Athletics-American sprinter Richardson wins Stawell Gift from scratch


FILE PHOTO: World Athletics Championships Tokyo 2025 - Women's 4 x 100m Relay Final - Japan National Stadium, Tokyo, Japan - September 21, 2025 Sha'Carri Richardson of the U.S. celebrates after crossing the finish line to win the final. REUTERS/Dylan Martinez/File Photo

April 6 (Reuters) - American sprinter ⁠Sha'Carri Richardson powered to victory from the back of ⁠the field at Australia's oldest and richest handicap footrace, ‌the Stawell Gift, on Monday.

The annual race, which offers a prize of A$40,000 ($27,628), is run on a 120m uphill grass track with athletes handicapped according ​to ability and previous performances in sprints.

Richardson, ⁠who won silver in ⁠the 100m at the Paris Olympics and was on the gold ⁠medal-winning ‌U.S. 4x100 relay team, crossed the finish line with an adjusted time of 13.15 seconds, ahead of ⁠Australian teenager Charlotte Nielsen.

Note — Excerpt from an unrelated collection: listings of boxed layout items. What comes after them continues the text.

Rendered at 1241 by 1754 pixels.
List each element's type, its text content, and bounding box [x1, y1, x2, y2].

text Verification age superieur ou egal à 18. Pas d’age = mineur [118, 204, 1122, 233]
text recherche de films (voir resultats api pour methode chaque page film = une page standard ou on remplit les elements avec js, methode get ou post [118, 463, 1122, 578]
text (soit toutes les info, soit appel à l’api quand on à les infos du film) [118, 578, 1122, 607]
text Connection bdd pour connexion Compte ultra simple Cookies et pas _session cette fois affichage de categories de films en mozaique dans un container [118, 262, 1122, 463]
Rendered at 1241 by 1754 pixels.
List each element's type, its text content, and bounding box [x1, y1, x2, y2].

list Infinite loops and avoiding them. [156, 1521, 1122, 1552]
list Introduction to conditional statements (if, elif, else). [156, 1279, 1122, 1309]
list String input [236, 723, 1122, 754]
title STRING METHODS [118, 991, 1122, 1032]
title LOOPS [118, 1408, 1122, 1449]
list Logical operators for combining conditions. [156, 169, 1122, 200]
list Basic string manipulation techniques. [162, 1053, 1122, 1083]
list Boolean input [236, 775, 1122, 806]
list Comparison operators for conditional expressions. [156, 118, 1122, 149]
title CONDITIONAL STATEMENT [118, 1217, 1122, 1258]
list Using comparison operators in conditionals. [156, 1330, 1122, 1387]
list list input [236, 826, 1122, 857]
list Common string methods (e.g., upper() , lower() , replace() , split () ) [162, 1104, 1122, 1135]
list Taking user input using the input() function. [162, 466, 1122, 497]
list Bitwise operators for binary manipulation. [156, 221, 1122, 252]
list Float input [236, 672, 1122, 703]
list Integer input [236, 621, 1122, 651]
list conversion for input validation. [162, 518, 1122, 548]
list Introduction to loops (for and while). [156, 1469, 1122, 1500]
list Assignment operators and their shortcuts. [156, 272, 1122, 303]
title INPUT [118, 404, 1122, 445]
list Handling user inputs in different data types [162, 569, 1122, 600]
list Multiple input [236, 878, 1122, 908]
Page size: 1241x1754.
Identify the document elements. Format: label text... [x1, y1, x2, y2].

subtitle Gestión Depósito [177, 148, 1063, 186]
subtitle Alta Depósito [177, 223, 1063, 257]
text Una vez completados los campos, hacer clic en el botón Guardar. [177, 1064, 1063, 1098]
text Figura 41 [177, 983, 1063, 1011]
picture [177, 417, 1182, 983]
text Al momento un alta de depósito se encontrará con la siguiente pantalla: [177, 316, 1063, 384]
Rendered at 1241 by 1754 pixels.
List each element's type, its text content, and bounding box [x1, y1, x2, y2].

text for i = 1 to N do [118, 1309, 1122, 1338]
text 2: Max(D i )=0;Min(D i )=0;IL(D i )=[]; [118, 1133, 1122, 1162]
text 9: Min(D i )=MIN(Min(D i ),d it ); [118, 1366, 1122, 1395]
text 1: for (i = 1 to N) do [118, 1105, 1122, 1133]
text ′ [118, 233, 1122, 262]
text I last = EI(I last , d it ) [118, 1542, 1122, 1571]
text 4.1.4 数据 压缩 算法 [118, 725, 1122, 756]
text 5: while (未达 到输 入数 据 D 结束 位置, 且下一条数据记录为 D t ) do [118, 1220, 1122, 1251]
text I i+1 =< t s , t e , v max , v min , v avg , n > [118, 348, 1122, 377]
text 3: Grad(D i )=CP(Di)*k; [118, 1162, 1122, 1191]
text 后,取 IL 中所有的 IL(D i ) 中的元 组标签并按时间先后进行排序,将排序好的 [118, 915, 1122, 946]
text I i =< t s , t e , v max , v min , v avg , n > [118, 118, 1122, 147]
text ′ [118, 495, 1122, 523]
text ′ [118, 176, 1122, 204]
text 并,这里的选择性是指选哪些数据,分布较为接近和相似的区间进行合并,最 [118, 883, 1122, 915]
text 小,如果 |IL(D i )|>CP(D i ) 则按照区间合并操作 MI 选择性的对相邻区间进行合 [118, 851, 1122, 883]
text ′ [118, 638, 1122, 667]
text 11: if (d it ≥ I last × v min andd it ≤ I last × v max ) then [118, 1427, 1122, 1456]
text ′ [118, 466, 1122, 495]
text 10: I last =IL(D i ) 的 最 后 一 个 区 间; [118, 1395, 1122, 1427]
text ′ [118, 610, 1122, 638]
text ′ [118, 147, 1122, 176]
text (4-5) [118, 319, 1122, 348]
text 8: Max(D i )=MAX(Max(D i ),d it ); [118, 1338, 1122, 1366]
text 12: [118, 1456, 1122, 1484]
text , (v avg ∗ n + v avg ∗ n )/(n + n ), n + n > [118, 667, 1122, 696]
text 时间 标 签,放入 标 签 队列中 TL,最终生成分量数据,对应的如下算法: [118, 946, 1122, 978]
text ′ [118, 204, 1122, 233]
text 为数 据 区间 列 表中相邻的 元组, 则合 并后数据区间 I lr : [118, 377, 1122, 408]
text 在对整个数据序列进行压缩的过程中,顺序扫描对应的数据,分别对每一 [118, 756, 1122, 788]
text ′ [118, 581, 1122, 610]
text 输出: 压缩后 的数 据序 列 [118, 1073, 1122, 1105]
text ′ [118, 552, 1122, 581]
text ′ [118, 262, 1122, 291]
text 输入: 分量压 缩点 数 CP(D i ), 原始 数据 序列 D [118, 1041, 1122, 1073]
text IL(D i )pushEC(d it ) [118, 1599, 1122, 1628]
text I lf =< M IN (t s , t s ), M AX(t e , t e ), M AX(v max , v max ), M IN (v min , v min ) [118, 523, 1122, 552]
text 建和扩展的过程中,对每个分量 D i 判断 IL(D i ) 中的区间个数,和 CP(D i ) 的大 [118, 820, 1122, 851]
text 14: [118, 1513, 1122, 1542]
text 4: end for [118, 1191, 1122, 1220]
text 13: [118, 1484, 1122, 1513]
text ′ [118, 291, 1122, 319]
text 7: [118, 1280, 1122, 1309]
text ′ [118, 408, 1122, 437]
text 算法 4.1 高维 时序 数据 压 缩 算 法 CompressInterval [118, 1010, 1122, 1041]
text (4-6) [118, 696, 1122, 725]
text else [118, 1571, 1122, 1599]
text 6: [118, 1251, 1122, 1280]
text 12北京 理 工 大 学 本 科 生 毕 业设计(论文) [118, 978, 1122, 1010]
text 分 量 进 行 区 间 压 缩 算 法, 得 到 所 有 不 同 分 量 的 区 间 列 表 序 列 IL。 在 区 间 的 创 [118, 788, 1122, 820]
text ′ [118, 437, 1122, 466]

Nielsen had a nine-metre head ​start on the ‌26-year-old Richardson, who qualified for the six-woman final after a ⁠photo finish ​in the semis.

"Thank you. The love, the support, the true enjoyment that I had on the track, I know everybody's having here. ⁠I had a great time," Richardson told ​Channel 7.

Richardson became the third athlete to win the women's Gift from scratch since it was introduced in 1989, after Bree ⁠Rizzo in 2025 and Melissa Breen in 2012.

In the men's event, Richardson's boyfriend and 2019 world 100m champion Christian Coleman failed to advance from the semi-finals, with Australia's Olufemi Komolafe winning ​the final.

The race has been run in ⁠the small Victorian town of Stawell every Easter weekend since 1878 ​except for four years during World ‌War Two and in 2020, when ​the COVID pandemic forced its cancellation.